(TASK GOAL)
Rewrite the lines from the first one through the line containing "Звучно списание Панорама број 244, Март", inclusive, putting "Хоризонт" wherever "Панорама" appears and changing nothing else. Leave the pictures out of your answer.

Saved data entries
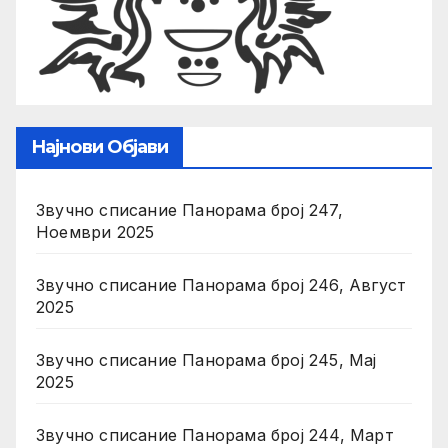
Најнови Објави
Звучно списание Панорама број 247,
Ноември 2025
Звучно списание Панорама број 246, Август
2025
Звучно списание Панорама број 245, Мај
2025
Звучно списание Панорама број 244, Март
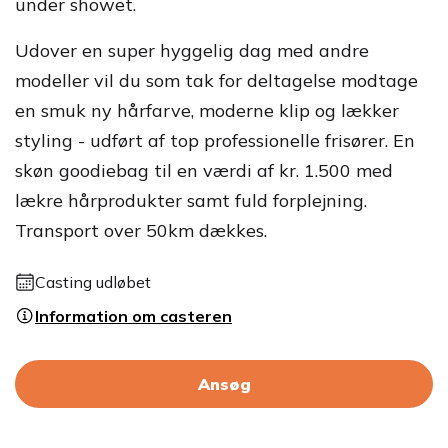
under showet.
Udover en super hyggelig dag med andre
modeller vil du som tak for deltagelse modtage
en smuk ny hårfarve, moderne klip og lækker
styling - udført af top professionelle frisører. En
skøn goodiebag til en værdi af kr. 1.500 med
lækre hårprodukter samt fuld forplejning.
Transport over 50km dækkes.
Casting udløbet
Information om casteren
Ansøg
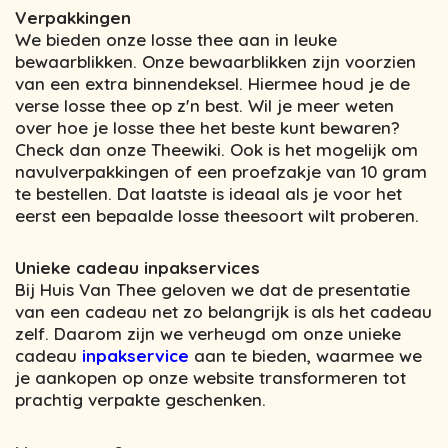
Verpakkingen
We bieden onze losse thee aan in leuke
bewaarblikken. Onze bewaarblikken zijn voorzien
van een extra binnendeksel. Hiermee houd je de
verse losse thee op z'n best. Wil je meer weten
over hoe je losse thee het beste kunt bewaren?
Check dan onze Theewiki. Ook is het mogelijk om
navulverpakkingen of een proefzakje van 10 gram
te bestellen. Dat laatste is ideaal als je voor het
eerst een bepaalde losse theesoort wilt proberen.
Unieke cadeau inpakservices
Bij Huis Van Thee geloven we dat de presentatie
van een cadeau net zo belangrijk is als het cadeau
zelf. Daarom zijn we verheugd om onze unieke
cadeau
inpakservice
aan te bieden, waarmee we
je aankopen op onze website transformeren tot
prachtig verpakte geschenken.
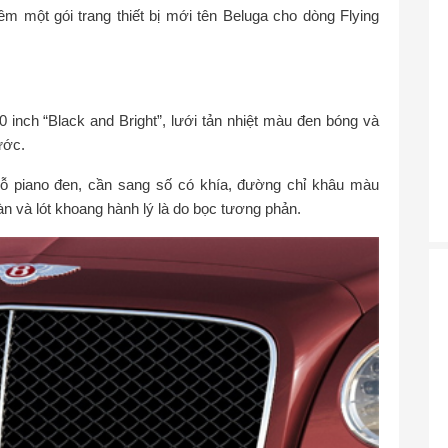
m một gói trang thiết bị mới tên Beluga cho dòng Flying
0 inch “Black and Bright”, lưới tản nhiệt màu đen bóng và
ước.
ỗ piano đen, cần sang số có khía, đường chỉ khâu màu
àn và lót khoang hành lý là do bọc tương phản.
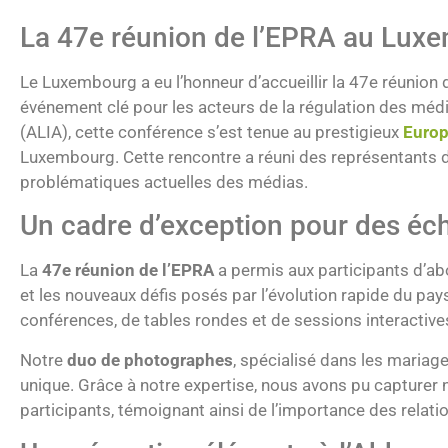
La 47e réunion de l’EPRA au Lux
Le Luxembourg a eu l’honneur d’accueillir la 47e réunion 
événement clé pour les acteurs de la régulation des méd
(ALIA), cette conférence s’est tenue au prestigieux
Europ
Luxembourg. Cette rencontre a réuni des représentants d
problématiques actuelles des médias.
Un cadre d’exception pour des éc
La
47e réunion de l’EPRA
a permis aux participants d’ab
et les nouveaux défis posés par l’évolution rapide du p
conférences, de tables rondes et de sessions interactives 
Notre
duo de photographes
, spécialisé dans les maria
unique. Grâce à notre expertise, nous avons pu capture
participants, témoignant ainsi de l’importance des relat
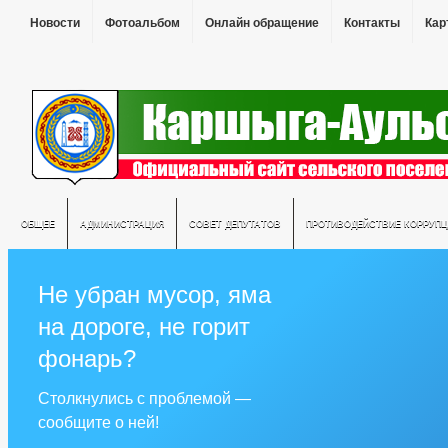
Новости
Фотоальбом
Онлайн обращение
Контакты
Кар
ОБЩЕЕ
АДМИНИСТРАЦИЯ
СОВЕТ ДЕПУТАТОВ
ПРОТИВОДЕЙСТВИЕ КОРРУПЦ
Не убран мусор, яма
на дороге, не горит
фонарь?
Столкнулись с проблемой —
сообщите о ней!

(TASK RESULT)
Најнови Објави
Звучно списание Хоризонт број 247,
Ноември 2025
Звучно списание Хоризонт број 246, Август
2025
Звучно списание Хоризонт број 245, Мај
2025
Звучно списание Хоризонт број 244, Март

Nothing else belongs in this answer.